Finansal istikrarla, doğrudan fiyat istikrarı ile dolaylı ilgisi olan "dolarizasyonun" en temel nedenlerinin başında tasarruf sahiplerinin belirsizlik ve buna bağlı değişen risk algıları ile TL finansal araçlarından bekledikleri getiriler geliyor. Eğer tatminkâr getiriyi elde edemezlerse ya da edemeyeceklerini düşünürlerse hemen dövize geçiş yapıyorlar. TÜİK'in "Finansal Araçların Reel Getirileri" çalışmasına göre rakamların yine tasarruf sahiplerinin lehine bir seyir izlemediği görülüyor. Sadece aylık getirilerde devlet iç borçlanma araçları yani devlet tahvillerinin enflasyon arındırıldıktan sonra getirileri artı seviyeye çıkmış. Tahvillerin TÜFE sonrası aylık getirisi yüzde 1,15 olmuş. Buna karşın mevduatların gerçek getirileri yüzde -0,53'de kalmış. Açıkça görüldüğü gibi yatırımcısına kaybettirmiş. Aslında aylık bazda kaybettiren sadece TL değil, aynı zamanda dolar ve altın da enflasyon sonrasında aylık bazda negatife inmişler. Altındaki gerçek kayıp yüzde 2,09, dolardaki kayıp ise rekor kırarak yüzde 3,01 düzeyine kadar çıkmış.
HİSSELER KAZANDIRMIŞ
Bu sürecin kazananı ise borsa yatırımcıları...

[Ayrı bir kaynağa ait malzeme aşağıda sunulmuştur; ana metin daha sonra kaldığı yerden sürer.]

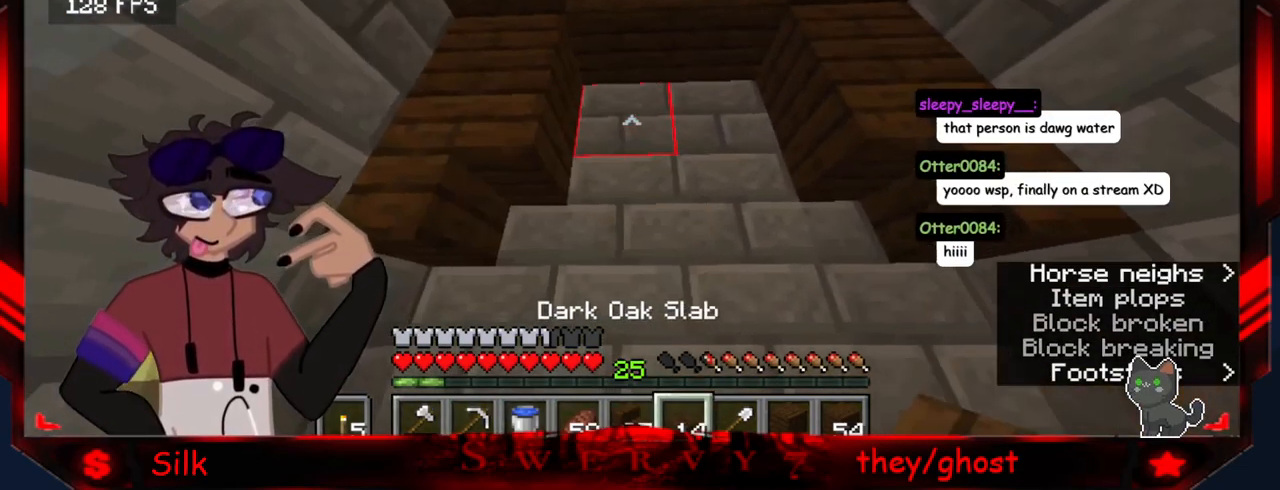
{"keys": ["d"], "mouse": ["right"], "events": [[216, "mouse_right", "down"], [316, "d", "down"], [400, "mouse_right", "up"], [466, "mouse_right", "down"]]}
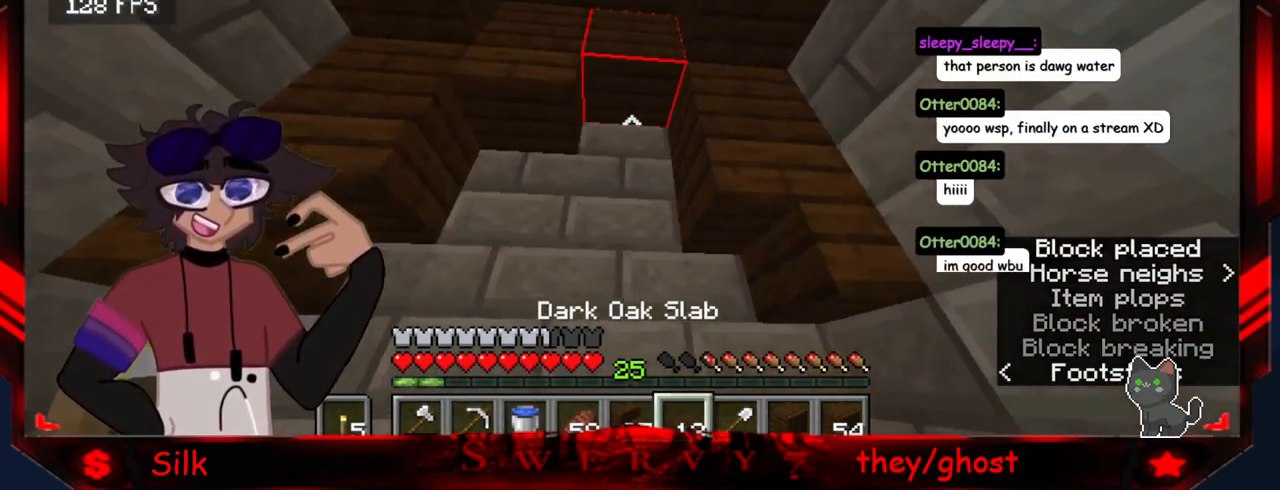
{"keys": ["a", "s"], "mouse": [], "events": [[83, "d", "up"], [166, "mouse_right", "up"], [366, "a", "down"], [399, "s", "down"]]}
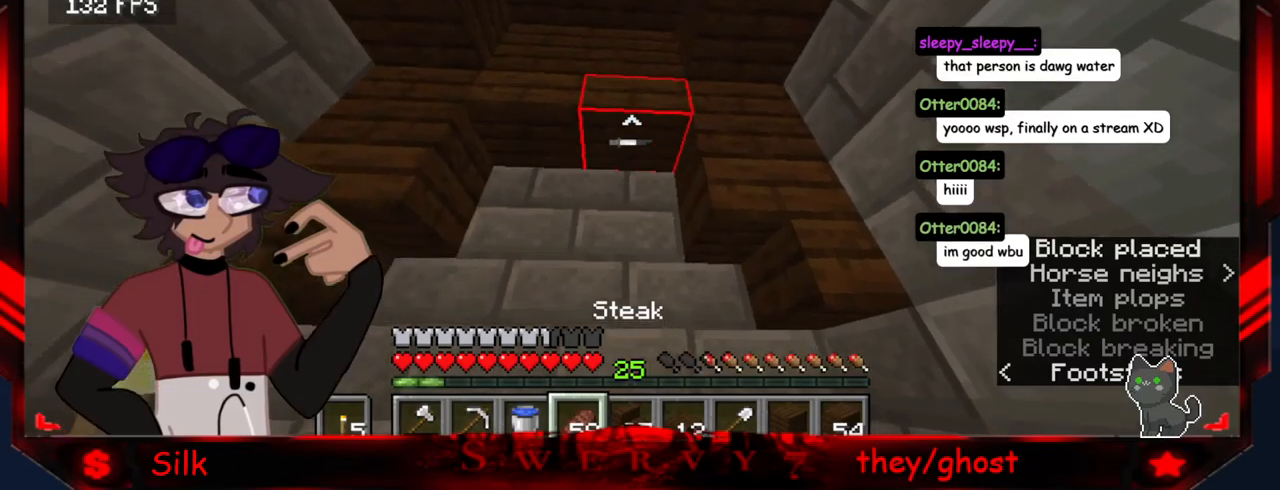
{"keys": ["a"], "mouse": [], "events": [[100, "s", "up"], [166, "a", "up"], [483, "a", "down"]]}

Hisse senetlerinde pozisyon alan tasarruf sahiplerinin reel getirileri bir ayda yüzde 10 sınırına kadar ulaşmış. Tabi böylesine cazip getiri her hisse senedi için geçerli değil. TÜİK borsa yatırımları için BIST 100 Endeksini alıyor. Yeri gelmişken önemli bir hatırlatma yapalım. Hisse senetlerine yatırım yapmak isteyen tasarruf sahiplerinin seçimde çok dikkatli olmaları, mümkün olduğunca da riski dağıtmak için birden fazla hisse senedini tercih etmelerinde fayda var. En doğrusu da şu bence; hisse senetlerinin bireysel olarak yönünü tahmin etmek zor iken borsanın yönü daha kolay öngörülebiliyor.
Bu yüzden portföy yönetim şirketleri tarafından kurulan ve bankaların sattıkları endekslere dayalı yatırım fonları katılma paylarına yönelmeleri kazanç açısından etkili olabilir.
Bu hatırlatmadan sonra reel getirilerin 3, 6 ay ve yıllık bazda nasıl oluştuğuna bakalım. 3 aylık süreçte tasarrufumuzu mevduata yatırmışsak enflasyon sonrası getirimiz yüzde -1 düzeyinde gerçekleşmiş. Mevduat dışındaki tüm TL ve yabancı para cinsi araçların gerçek getirileri artı seviyelere çıkabilmiş. 3 aylık süreçte altın ve borsa adeta zirve için yarışmışlar. Altın yüzde 13,64 ile ilk sırada, BIST 100 ise yüzde 13,27 ile ikinci sırada yer almış. Dolar ve euroya yatırım yapanlar da reel olarak yüzde 5'ler civarında bir getiri yakalayabilmişler.
PPK'NIN KRİTİK KARARI
Süreci 6 aya çıkardığımızda hem TL mevduatlarının hem de devlet tahvillerinin reel getirileri arasındaki farkın belirgin bir şekilde açıldığını gözlemliyoruz.
Euro ve dolar yüzde 10'lara çıkarken TL mevduatları ve devlet tahvilleri enflasyon arındırıldığında hiç getiri sağlayamamışlar. Ancak yıllık süreçte resim tam tersine dönüyor. Reel getiriler devlet tahvillerinde yüzde 19'a, TL mevduatları ise yüzde 8'lere erişiyor.
Rakamlardan böyle bir tablo çıkıyor karşımıza. Ancak çalışmadan sonra enflasyon yükseldi ve yüzde 19 sınırına dayandı. Yani Merkez Bankası'nın politika faiz oranı yüzde 19'u yakalamış oldu. Yazımın başında da vurguladığım gibi tasarruf sahipleri enflasyon ve getiri oranlarını dikkate alırken aynı zamanda risk düzeyini de denkleme dahil ediyorlar.
İşte bu yüzden son 4 aydır döviz tevdiat hesaplarında kesintisiz artış oluyor. Açık bir ifadeyle dolarizasyon süreci devam ediyor. Bu gerçekleri hesaba kattığımızda sanırım PPK Eylül'de en kritik toplantısını yapacak.